EXCERPT TO READ:
+ + + +
In 2015, President Obama came very close
to passing a bipartisan bill
to reform the criminal justice system.
Three years later, the people responsible for stopping it
may become the same people responsible for stopping it may become the same people
responsible for passing a new version of the same bill.
It's Wednesday, December 12th.
So at about 10 o'clock this morning, Mitch McConnell walked onto the floor of the Senate.
Madam President.
Majority Leader.
I think it's time the Senate subjects itself to a bit of a reality check.
I'd gotten a heads up a couple minutes early from somebody who works for him saying,
pay attention to his speech just now.
Nick Fandos covers Congress for The Times.
And he comes out and starts to say, we need to have a reality check here in the Senate.
We only have a couple weeks left and a lot of issues to run through.
Today is December the 11th.
Here are just some of the things the Senate needs to accomplish
before this Congress adjourns.
One of them was the so-called First Step Act,
which is a big package of prison and sentencing reform measures
to change the federal criminal justice system
and begin to unwind some of the tough-on-crime policies
of the 80s and 90s.
It seemed as if this criminal justice bill was dead.
And then he takes a pretty quick pivot and says,
At the request of the president and following improvements to the legislation that have
been secured by several members, the Senate will take up the recently revised criminal
justice bill this month.
I'm going to put this on the Senate floor
as soon as the end of the week.
So as a result of this additional legislative business,
members should now be prepared to work
between Christmas and New Year's, if necessary,
in order to complete our work.
Which took advocates of this effort totally by surprise.
Senator McConnell is the person who, in 2015-2016, effectively killed a very similar version of the bill that President Obama and his allies put forward just a couple of years ago.
And what's the story behind McConnell doing that?
So entering the last two years of President Obama's presidency, you had this kind of unusual coalition that came together.
Welcome, everybody, to a bipartisan news conference.
We're here today because a lot of hard work and a strong desire by those of us here to make the Senate work.
So you have Chuck Grassley and Dick Durbin. It's no surprise
that we are a political odd couple. We come from different spots on the political spectrum,
but we found common ground. Durbin, a Democrat, Grassley, a Republican, both from the Midwest,
come together and work with President Obama and then with Speaker Paul Ryan in the House
to put forward a criminal
justice bill.
+ + + +
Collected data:
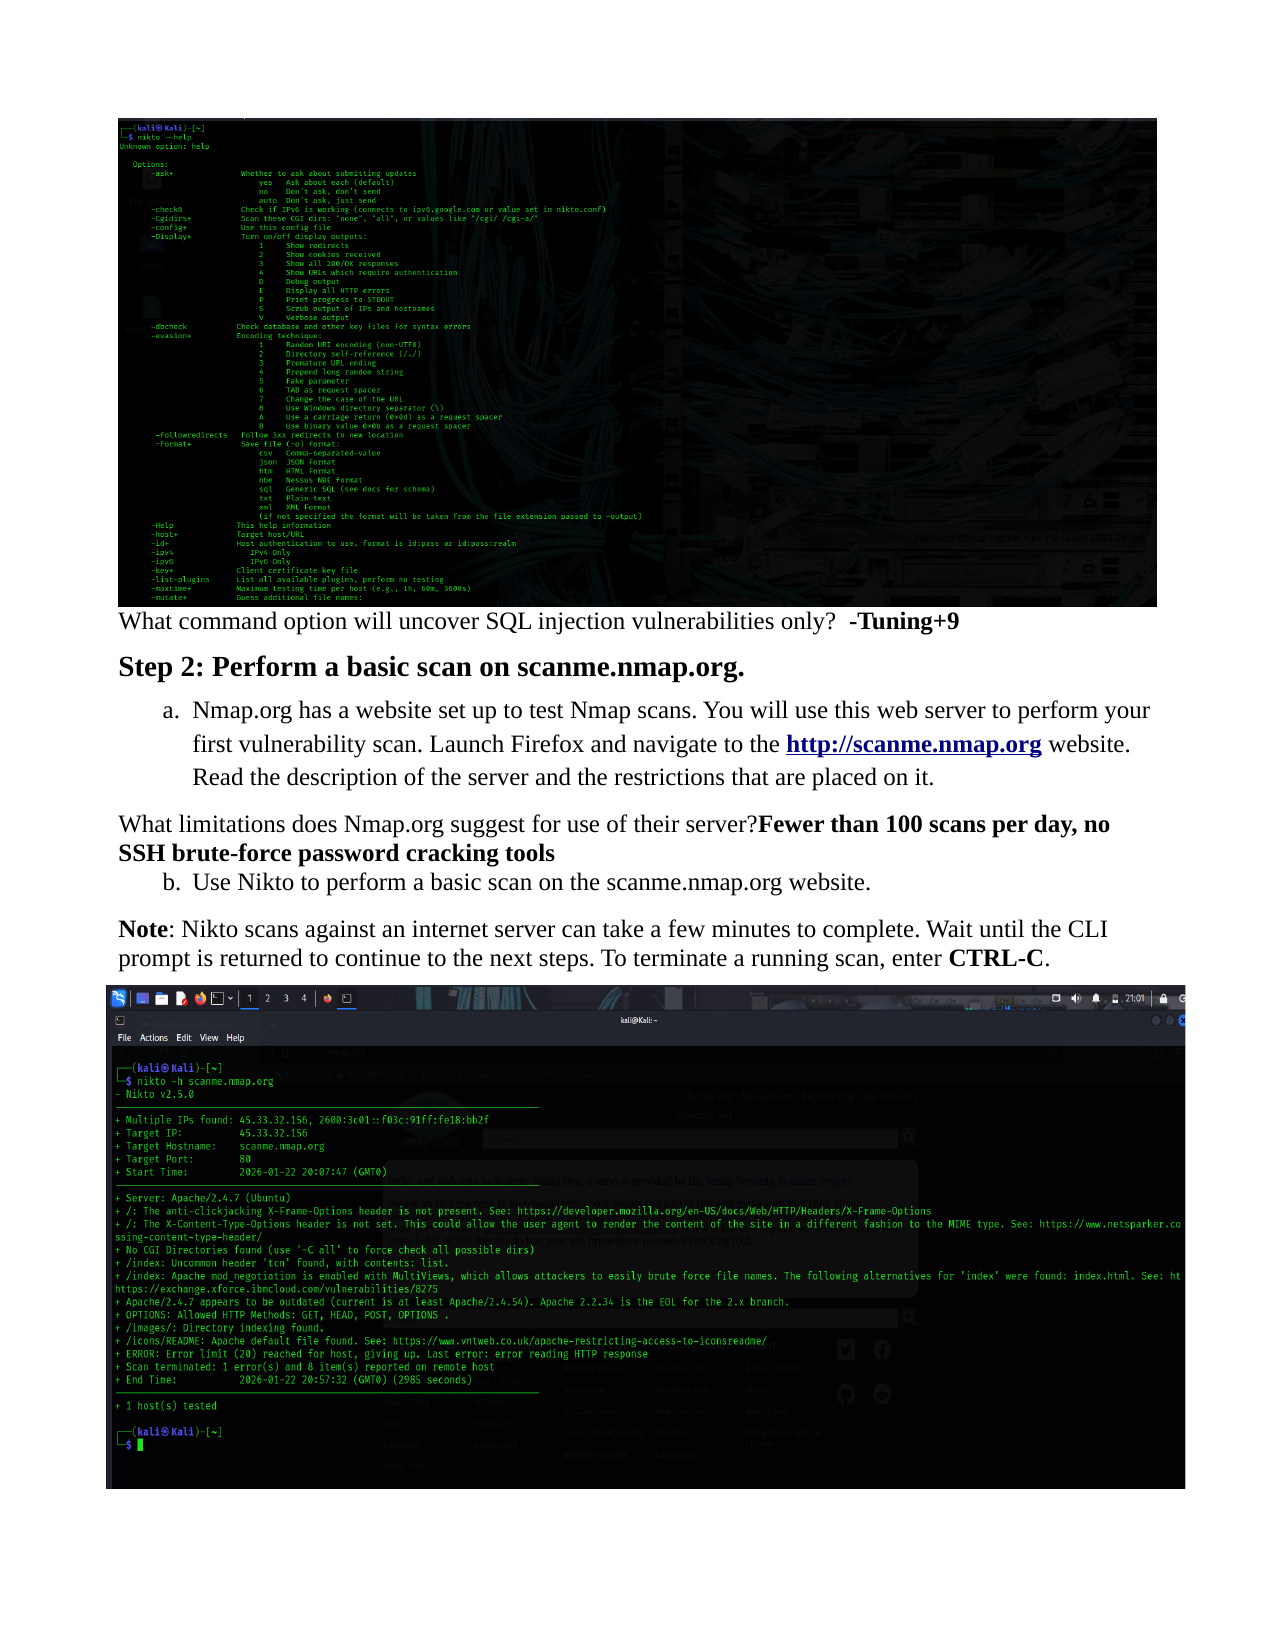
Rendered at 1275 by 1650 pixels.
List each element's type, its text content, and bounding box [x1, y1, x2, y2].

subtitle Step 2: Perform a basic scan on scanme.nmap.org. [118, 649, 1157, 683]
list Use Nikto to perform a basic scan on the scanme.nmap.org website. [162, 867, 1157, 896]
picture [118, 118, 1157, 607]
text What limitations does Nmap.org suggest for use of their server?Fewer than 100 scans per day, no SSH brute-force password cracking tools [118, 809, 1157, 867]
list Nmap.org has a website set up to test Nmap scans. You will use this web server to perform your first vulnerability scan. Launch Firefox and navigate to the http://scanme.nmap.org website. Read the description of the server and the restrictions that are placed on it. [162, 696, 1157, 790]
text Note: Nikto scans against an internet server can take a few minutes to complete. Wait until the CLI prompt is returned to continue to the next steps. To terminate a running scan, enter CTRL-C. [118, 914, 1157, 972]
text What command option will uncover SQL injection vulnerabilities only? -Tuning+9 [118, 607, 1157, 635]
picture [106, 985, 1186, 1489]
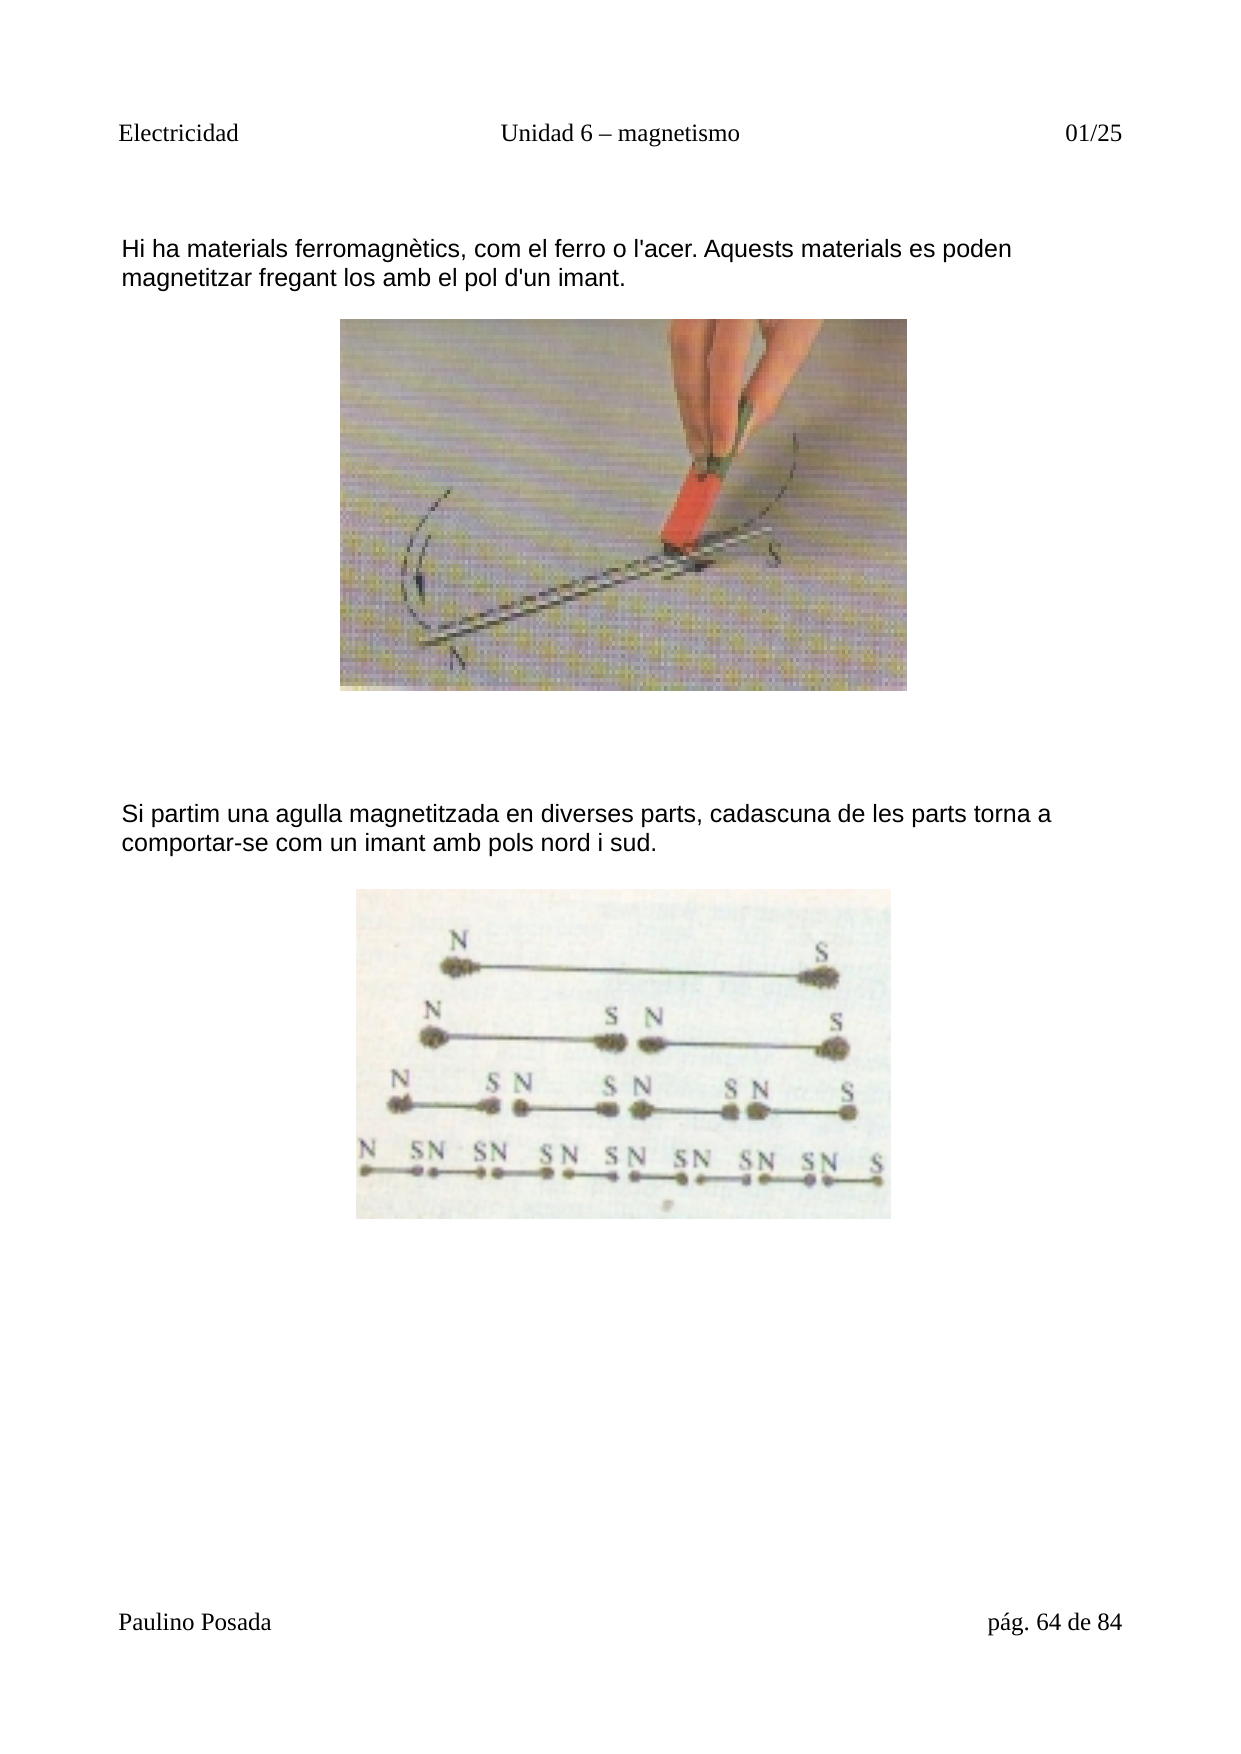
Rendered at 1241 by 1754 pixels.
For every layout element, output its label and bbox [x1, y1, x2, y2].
+ + + +
YOUR INSTRUCTIONS:
Retype the part of the excerpt on the criminal justice bill starting with "Madam President." and going on through "for The Times.". These records were drawn from a different source than the excerpt.

OUTPUT OF THE TASK:
Madam President.
Majority Leader.
I think it's time the Senate subjects itself to a bit of a reality check.
I'd gotten a heads up a couple minutes early from somebody who works for him saying,
pay attention to his speech just now.
Nick Fandos covers Congress for The Times.